Aliso Viejo-based drug maker Valeant Pharmaceuticals International reported higher fourth-quarter income and upped its profit outlook for 2009 on Tuesday.
Valeant, which makes antiviral, skin and neurology drugs, said adjusted fourth-quarter profits were $43.2 million, up 72% from a year earlier and besting the $23.3 million analysts had been expecting on average.
The higher profits came even as Valeant’s sales declined 3% to $183 million and missed the $185.2 million analysts were looking for.
Chief Executive J. Michael Pearson has spurred profits by selling off global units, cutting jobs and acquiring companies in his past year.
Investors, who are looking for Valeant’s cost cutting to give way to growth, were muted in driving a 2% gain in the company’s shares at the close of trading.
Valeant has a market value of about $1.6 billion.
For 2009, Valeant said it now forecasts profits of $112 million to $133 million, well above the $76 million analysts had been expecting.
“We continue to see the impact of our cost reduction efforts,” Pearson said.
The company didn’t offer a revenue forecast.
Wall Street now is looking to Pearson to spur growth after restructuring that spurred a runup last year.

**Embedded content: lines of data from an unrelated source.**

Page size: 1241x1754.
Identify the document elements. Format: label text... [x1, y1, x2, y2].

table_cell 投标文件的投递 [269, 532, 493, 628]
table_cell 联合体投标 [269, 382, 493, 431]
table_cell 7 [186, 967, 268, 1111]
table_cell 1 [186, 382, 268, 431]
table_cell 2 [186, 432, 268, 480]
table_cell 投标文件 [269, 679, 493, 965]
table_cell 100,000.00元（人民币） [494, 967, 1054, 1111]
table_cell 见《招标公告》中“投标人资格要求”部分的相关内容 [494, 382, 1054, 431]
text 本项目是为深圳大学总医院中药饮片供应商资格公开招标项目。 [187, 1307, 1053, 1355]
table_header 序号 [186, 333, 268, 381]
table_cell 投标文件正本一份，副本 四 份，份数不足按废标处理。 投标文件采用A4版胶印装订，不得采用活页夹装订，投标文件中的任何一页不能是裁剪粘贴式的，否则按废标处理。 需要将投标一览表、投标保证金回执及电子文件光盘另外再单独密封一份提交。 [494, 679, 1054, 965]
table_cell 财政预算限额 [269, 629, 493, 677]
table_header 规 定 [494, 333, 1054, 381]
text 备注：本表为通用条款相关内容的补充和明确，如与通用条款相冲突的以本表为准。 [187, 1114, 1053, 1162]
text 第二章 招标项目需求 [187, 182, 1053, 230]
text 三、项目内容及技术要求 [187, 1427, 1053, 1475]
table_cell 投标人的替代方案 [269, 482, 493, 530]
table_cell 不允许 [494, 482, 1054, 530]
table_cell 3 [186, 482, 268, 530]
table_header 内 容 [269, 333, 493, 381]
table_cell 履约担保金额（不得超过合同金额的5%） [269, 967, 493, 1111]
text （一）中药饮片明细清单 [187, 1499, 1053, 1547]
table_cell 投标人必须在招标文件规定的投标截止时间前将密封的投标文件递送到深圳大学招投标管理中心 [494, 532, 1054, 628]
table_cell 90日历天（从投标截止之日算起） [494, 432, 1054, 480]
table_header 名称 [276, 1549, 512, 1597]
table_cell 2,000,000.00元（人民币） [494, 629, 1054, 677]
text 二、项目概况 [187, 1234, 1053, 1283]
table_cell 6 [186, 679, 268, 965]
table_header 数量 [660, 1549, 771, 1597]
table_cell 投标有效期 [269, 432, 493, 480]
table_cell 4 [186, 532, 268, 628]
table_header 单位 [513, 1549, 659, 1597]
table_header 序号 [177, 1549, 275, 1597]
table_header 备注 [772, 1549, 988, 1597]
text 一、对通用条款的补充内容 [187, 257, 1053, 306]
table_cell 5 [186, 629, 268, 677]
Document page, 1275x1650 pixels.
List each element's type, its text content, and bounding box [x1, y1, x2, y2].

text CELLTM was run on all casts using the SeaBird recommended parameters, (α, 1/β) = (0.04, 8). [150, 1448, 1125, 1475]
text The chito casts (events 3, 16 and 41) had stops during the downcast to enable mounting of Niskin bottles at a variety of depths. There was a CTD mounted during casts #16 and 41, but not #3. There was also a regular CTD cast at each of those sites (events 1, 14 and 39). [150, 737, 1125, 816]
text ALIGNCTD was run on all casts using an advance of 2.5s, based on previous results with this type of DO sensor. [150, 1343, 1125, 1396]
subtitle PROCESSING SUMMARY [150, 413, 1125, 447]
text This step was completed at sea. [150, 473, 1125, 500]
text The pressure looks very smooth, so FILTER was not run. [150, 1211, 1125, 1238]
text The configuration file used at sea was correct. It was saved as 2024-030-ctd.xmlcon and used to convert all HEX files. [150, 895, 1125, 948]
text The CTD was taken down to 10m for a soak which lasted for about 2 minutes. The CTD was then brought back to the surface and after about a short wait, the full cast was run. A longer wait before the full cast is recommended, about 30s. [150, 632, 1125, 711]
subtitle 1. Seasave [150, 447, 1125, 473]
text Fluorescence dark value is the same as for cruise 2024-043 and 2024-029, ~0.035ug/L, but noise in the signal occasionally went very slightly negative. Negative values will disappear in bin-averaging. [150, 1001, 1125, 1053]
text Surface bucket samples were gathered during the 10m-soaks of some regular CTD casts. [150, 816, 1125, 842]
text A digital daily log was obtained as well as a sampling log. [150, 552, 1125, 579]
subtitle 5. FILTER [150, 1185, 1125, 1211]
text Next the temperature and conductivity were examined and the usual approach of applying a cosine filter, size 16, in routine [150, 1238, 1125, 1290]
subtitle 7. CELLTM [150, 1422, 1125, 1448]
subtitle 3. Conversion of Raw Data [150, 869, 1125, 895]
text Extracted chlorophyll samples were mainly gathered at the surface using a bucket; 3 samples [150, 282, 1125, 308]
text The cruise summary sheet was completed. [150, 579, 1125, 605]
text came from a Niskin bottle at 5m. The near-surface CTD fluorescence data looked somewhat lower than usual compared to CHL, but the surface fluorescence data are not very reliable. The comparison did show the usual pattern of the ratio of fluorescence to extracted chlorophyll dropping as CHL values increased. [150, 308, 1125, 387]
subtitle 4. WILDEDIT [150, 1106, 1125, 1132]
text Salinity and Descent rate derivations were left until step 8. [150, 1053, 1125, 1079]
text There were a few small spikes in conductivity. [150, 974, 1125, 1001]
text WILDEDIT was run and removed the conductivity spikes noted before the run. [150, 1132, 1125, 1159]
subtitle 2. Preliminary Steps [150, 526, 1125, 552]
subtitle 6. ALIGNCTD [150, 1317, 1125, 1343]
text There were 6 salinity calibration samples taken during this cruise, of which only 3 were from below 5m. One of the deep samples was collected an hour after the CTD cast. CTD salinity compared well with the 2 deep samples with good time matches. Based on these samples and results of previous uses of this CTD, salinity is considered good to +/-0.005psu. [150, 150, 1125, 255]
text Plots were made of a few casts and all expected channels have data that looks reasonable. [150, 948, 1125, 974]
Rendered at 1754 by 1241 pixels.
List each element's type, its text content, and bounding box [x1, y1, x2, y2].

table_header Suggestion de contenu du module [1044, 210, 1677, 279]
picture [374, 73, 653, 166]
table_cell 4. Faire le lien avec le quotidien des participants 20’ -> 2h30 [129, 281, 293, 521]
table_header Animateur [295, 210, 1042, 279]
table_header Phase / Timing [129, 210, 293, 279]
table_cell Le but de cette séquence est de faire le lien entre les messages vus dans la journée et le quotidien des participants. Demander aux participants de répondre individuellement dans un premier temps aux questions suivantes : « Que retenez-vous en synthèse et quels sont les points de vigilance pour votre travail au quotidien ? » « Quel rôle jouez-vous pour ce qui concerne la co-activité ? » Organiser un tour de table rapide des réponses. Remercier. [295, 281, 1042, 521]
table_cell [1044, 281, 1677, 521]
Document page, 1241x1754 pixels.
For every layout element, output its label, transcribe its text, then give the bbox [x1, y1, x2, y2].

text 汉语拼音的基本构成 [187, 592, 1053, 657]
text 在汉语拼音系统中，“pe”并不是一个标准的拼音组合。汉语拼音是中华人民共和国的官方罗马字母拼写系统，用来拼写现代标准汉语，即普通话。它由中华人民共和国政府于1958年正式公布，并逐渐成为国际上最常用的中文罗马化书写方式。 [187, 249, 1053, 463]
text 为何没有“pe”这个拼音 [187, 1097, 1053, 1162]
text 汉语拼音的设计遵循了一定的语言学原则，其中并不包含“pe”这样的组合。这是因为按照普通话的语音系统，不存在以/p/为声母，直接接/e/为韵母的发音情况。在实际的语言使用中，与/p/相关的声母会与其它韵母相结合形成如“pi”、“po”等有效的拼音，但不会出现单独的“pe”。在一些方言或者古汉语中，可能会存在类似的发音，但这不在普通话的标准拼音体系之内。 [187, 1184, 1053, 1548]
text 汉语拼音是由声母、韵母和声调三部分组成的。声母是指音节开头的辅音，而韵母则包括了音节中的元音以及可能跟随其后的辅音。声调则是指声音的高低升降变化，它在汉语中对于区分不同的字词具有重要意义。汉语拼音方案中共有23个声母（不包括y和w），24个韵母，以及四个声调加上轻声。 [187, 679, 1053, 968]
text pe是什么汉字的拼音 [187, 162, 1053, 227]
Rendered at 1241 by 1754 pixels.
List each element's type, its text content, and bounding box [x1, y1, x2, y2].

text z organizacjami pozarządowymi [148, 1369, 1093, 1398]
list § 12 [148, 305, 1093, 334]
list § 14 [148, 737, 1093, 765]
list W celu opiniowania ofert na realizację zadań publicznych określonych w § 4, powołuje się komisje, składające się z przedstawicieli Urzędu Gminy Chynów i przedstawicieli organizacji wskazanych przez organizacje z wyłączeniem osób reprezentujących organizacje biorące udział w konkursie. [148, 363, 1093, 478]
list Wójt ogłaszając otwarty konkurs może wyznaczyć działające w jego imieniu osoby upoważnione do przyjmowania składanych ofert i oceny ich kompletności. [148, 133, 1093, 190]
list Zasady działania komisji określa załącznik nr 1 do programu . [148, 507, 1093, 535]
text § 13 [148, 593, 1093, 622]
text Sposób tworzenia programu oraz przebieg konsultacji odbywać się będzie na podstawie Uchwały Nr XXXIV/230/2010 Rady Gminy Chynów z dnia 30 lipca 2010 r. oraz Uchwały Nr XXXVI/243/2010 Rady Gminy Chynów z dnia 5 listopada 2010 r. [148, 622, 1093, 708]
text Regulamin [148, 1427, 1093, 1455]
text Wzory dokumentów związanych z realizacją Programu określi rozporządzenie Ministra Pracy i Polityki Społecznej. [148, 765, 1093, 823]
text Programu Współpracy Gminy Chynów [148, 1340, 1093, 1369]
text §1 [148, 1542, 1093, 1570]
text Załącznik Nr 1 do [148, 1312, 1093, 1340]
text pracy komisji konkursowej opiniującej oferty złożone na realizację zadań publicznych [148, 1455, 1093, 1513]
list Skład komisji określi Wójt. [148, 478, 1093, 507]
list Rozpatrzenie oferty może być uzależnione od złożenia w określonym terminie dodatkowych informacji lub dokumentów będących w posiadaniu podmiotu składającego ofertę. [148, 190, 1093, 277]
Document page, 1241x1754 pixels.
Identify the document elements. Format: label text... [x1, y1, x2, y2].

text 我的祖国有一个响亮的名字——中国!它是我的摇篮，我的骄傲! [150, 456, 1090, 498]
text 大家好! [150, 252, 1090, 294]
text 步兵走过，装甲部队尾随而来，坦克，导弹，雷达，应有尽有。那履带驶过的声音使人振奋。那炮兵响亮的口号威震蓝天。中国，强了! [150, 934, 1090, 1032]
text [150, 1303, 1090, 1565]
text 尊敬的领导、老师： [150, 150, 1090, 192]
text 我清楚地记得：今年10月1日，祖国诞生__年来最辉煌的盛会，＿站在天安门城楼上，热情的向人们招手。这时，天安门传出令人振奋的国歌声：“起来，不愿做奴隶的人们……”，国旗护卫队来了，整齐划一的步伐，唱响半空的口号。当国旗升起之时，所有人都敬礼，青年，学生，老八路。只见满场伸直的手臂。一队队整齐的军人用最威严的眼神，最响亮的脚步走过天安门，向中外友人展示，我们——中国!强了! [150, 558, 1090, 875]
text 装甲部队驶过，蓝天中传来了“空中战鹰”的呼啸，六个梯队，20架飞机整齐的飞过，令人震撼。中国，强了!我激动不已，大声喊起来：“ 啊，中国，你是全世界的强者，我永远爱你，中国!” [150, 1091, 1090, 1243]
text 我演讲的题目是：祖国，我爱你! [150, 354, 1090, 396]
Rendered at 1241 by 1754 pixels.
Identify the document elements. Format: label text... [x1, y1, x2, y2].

Valeant ended 2008 up 90%, the best showing of any major Orange County stock last year.
For growth, Pearson told the Business Journal in December he’s looking to expand the businesses Valeant already is in. Last year, he made several deals to boost the company’s skin drug business.
In December, Valeant paid $285 million for Dow Pharmaceutical Industries Inc., a Northern California-based maker of drugs to treat acne and skin conditions.
A few months earlier, Valeant bought Australia’s DermaTech Pty Ltd. for $12.2 million and Fort Worth, Texas-based Coria Laboratories Ltd. for $95 million.
Valeant also is looking to retigabine, an epilepsy drug in late-stage development.
The company, which is working with GlaxoSmithKline on retigabine, plans to seek Food and Drug Administration and European approval this year with possible clearance in 2010.
Pearson is the second chief executive to try his hand at reworking Valeant since its days as ICN Pharmaceuticals Inc. under autocratic founder Milan Panic, who was ousted by dissident shareholders in 2002.